Instructions for the task:
Whenever an image turns up, omit it and return the remaining data exactly.

Records for this task:
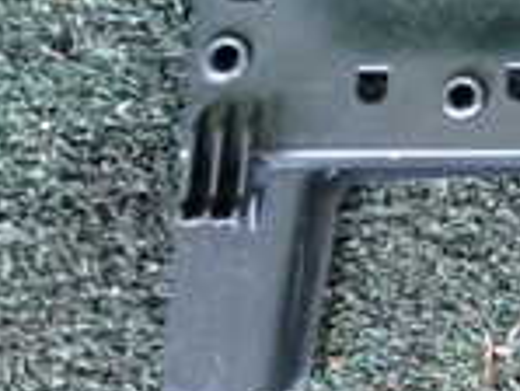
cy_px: -143
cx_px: 876
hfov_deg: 14.6
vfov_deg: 11.9
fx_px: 1819
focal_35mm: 121
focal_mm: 5.4
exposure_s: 1/30
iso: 640
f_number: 2.3
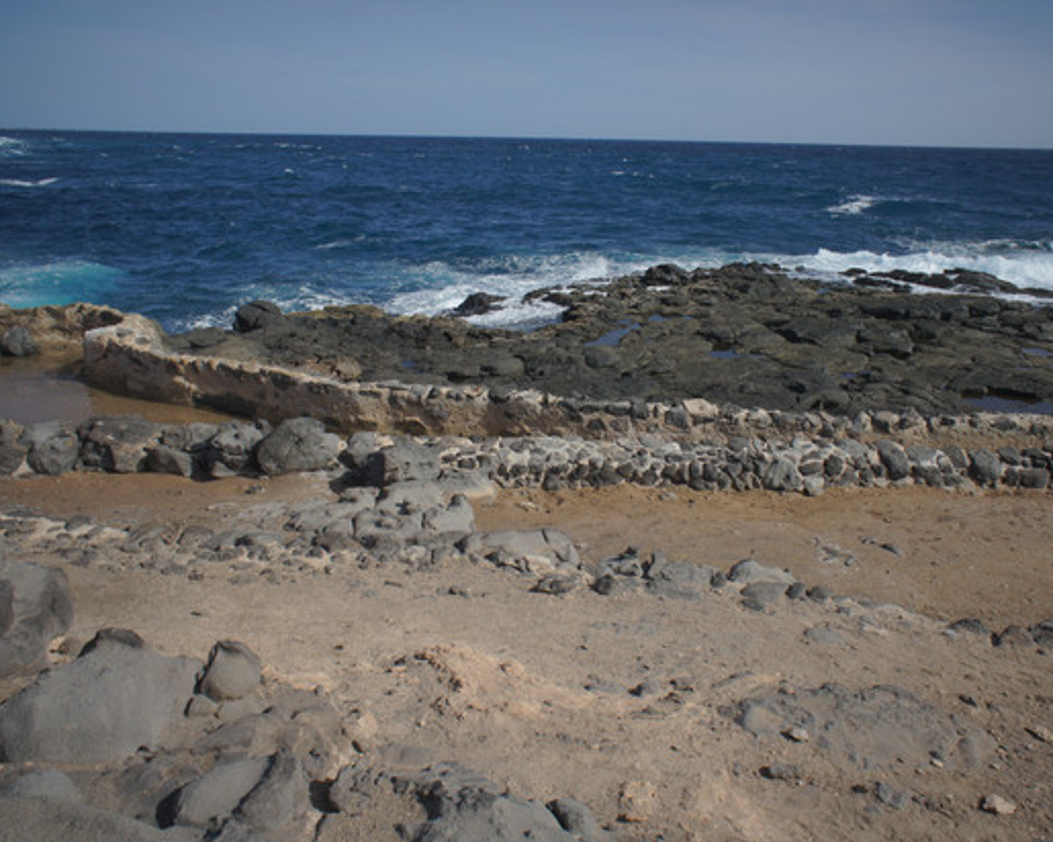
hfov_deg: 62.1
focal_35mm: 28
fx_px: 873
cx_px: 566
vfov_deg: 51.5
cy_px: 429
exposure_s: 1/800
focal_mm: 16
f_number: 7.1
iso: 200
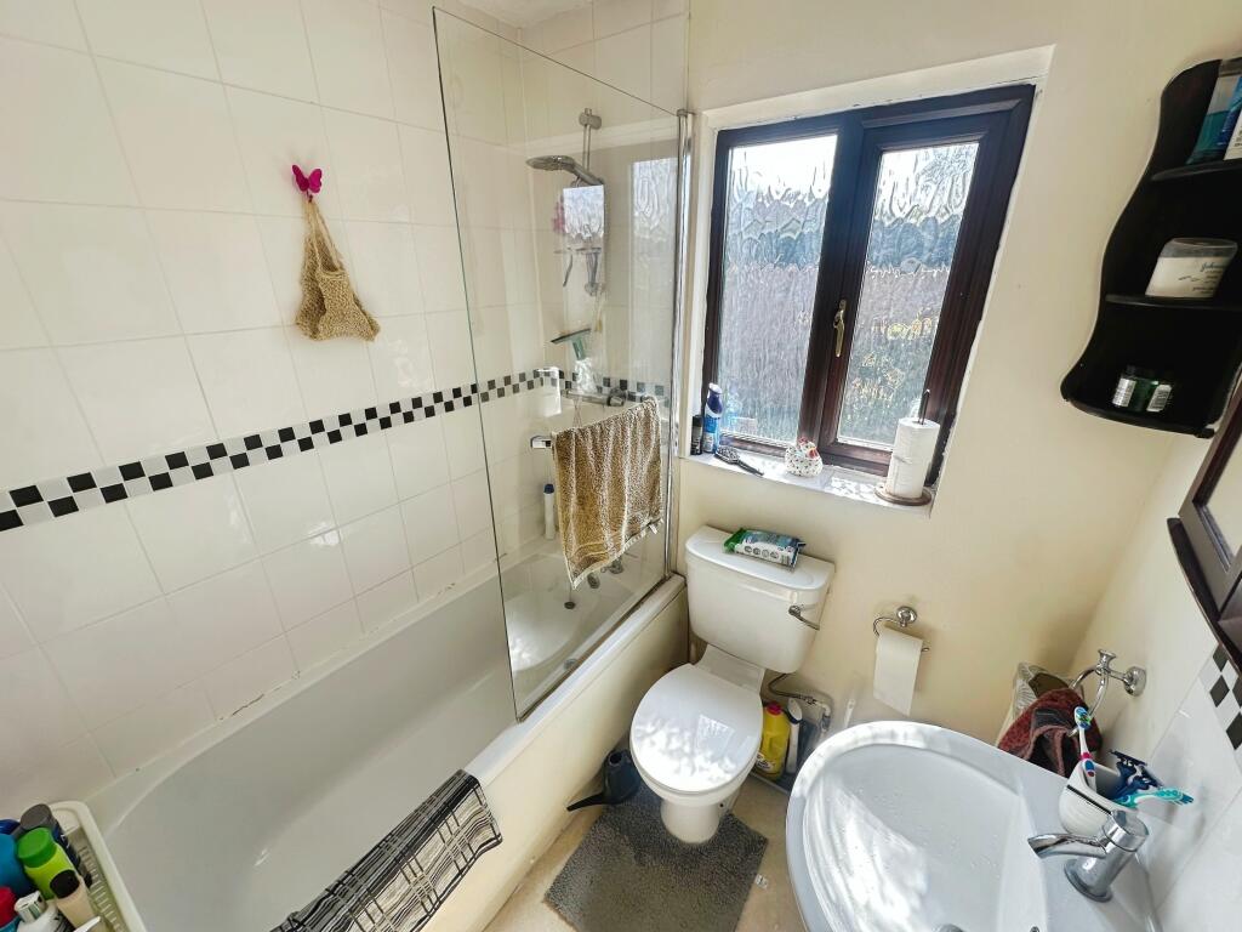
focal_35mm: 14
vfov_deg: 85.7
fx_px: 502
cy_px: 466
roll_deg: +0.8
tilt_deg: -22.1
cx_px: 621
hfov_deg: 102.1
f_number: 2.2
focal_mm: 2.22
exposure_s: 1/196
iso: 40
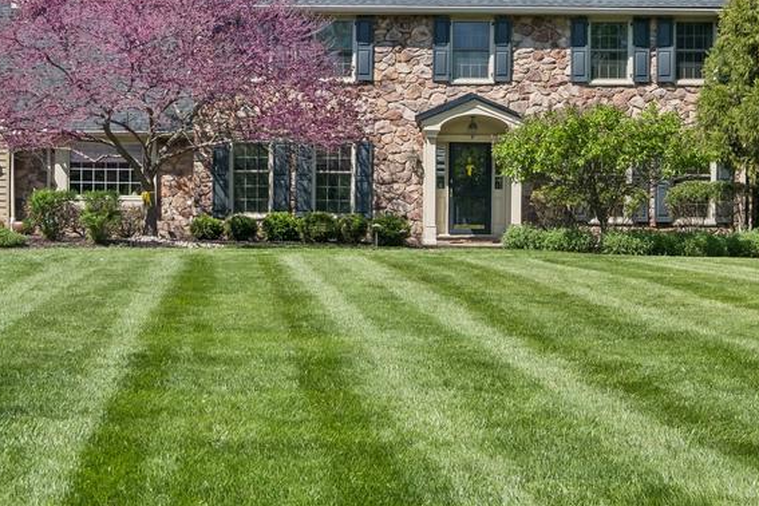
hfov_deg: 30.9
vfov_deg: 20.5
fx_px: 1370
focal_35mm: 65
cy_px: 54
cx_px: 300
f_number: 8
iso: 250
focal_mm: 24
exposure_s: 1/480
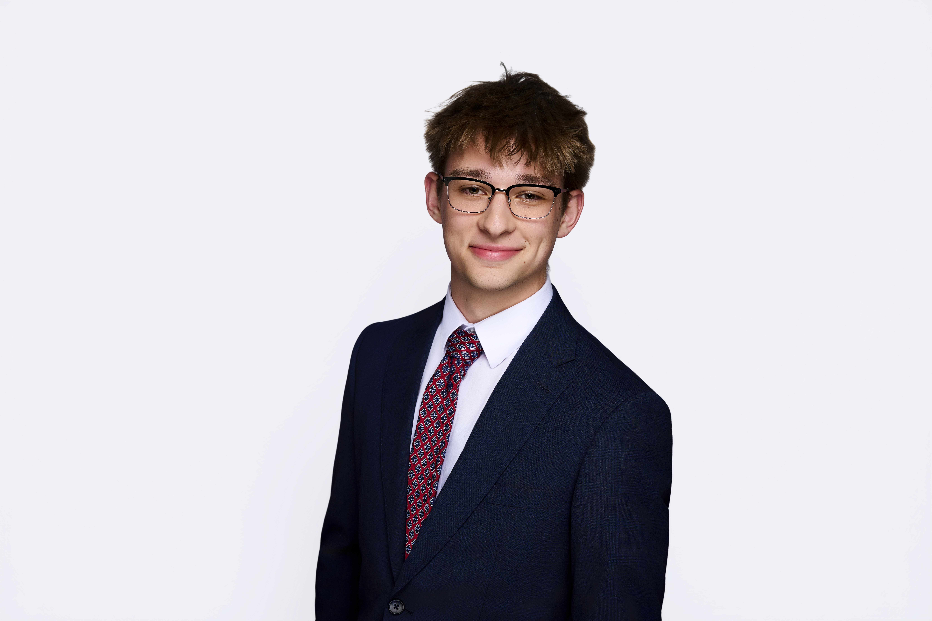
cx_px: 466
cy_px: 310
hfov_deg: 39.6
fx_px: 1294
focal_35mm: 50
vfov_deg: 27.0
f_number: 6.3
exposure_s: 1/200
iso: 200
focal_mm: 50
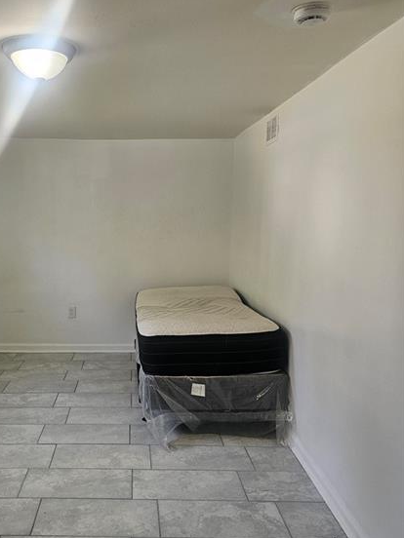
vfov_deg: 56.4
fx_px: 498
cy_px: 324
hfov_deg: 43.4
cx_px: 128
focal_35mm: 32
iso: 250
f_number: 1.7
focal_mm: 6.3
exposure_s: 1/120
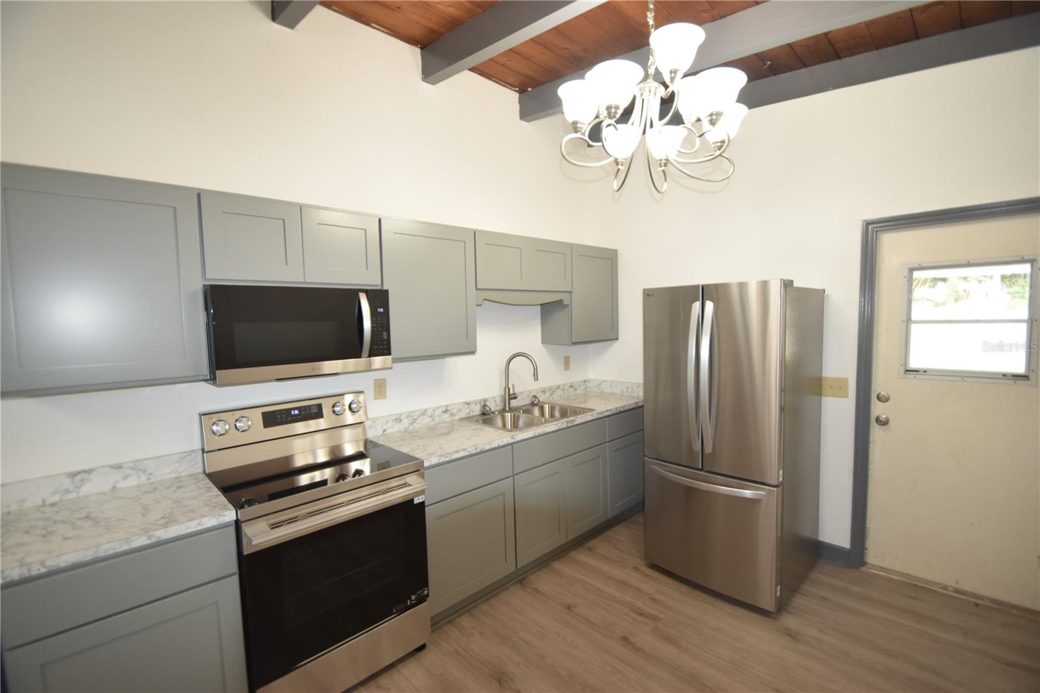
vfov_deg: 77.3
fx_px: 433
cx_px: 520
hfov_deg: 100.4
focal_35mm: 15
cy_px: 346
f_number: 4.5
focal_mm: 10
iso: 800
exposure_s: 1/80
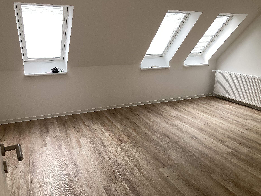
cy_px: 100
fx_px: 219
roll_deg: +0.1
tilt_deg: -14.3
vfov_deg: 48.2
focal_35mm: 29
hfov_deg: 61.7
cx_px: 131
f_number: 1.8
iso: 40
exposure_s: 1/121
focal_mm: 3.99
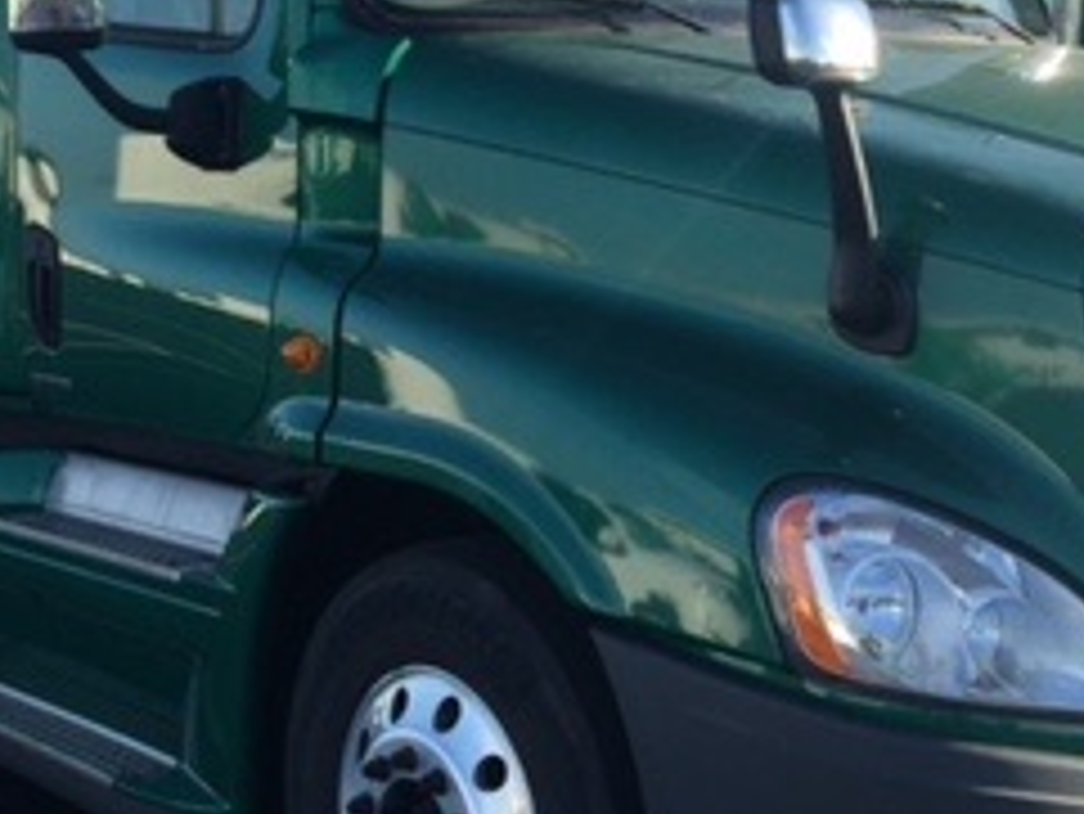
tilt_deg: -1.3
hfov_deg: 25.1
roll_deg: +0.7
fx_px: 2412
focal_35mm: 77
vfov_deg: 19.0
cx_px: 283
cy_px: 198
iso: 32
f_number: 2.2
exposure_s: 1/942
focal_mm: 4.15
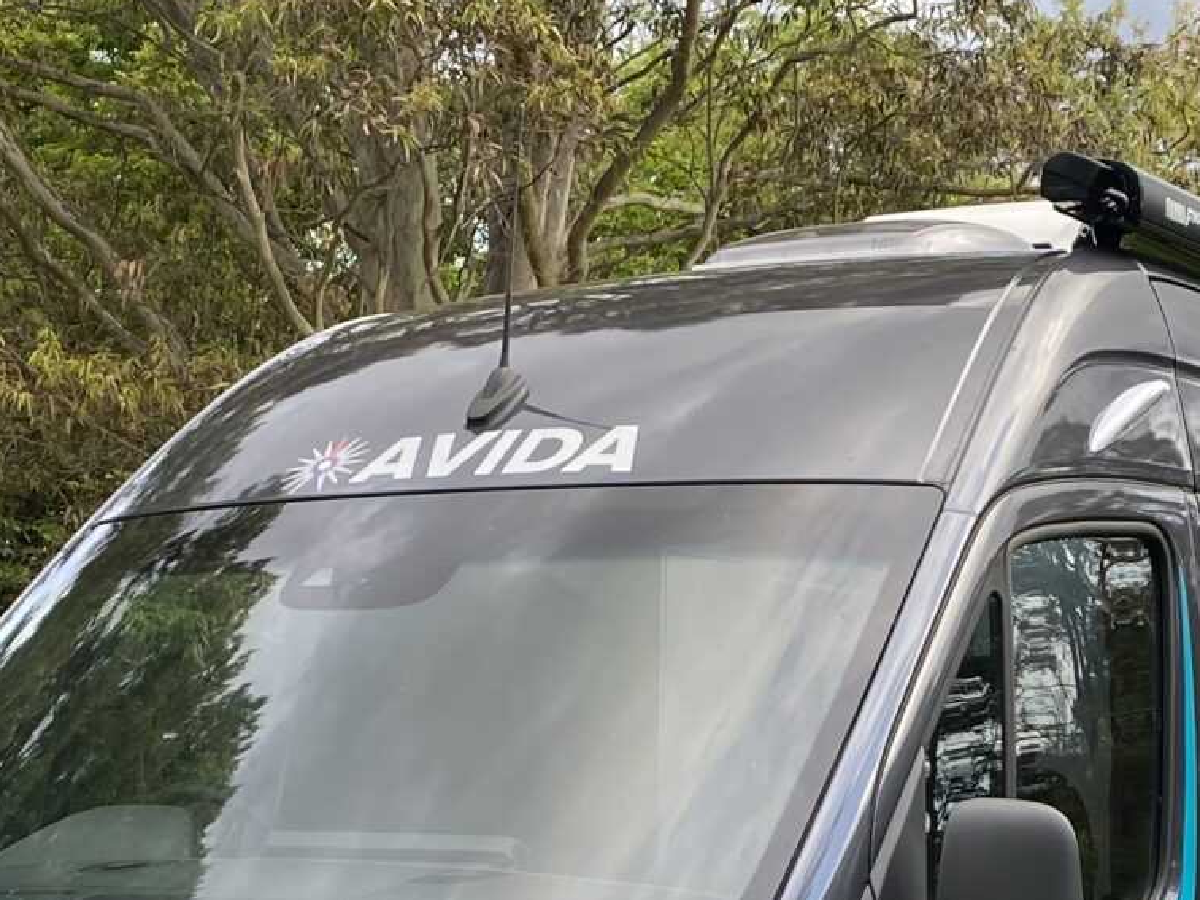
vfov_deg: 16.2
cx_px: 679
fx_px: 3051
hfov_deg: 22.2
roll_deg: -1.1
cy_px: 1051
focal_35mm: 88
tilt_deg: -4.5
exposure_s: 1/238
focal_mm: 4.25
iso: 32
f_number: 1.8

Answer section:
cy_px: -143
cx_px: 876
hfov_deg: 14.6
vfov_deg: 11.9
fx_px: 1819
focal_35mm: 121
focal_mm: 5.4
exposure_s: 1/30
iso: 640
f_number: 2.3
hfov_deg: 62.1
focal_35mm: 28
fx_px: 873
cx_px: 566
vfov_deg: 51.5
cy_px: 429
exposure_s: 1/800
focal_mm: 16
f_number: 7.1
iso: 200
focal_35mm: 14
vfov_deg: 85.7
fx_px: 502
cy_px: 466
roll_deg: +0.8
tilt_deg: -22.1
cx_px: 621
hfov_deg: 102.1
f_number: 2.2
focal_mm: 2.22
exposure_s: 1/196
iso: 40
hfov_deg: 30.9
vfov_deg: 20.5
fx_px: 1370
focal_35mm: 65
cy_px: 54
cx_px: 300
f_number: 8
iso: 250
focal_mm: 24
exposure_s: 1/480
cx_px: 466
cy_px: 310
hfov_deg: 39.6
fx_px: 1294
focal_35mm: 50
vfov_deg: 27.0
f_number: 6.3
exposure_s: 1/200
iso: 200
focal_mm: 50
vfov_deg: 56.4
fx_px: 498
cy_px: 324
hfov_deg: 43.4
cx_px: 128
focal_35mm: 32
iso: 250
f_number: 1.7
focal_mm: 6.3
exposure_s: 1/120
vfov_deg: 77.3
fx_px: 433
cx_px: 520
hfov_deg: 100.4
focal_35mm: 15
cy_px: 346
f_number: 4.5
focal_mm: 10
iso: 800
exposure_s: 1/80
cy_px: 100
fx_px: 219
roll_deg: +0.1
tilt_deg: -14.3
vfov_deg: 48.2
focal_35mm: 29
hfov_deg: 61.7
cx_px: 131
f_number: 1.8
iso: 40
exposure_s: 1/121
focal_mm: 3.99
tilt_deg: -1.3
hfov_deg: 25.1
roll_deg: +0.7
fx_px: 2412
focal_35mm: 77
vfov_deg: 19.0
cx_px: 283
cy_px: 198
iso: 32
f_number: 2.2
exposure_s: 1/942
focal_mm: 4.15
vfov_deg: 16.2
cx_px: 679
fx_px: 3051
hfov_deg: 22.2
roll_deg: -1.1
cy_px: 1051
focal_35mm: 88
tilt_deg: -4.5
exposure_s: 1/238
focal_mm: 4.25
iso: 32
f_number: 1.8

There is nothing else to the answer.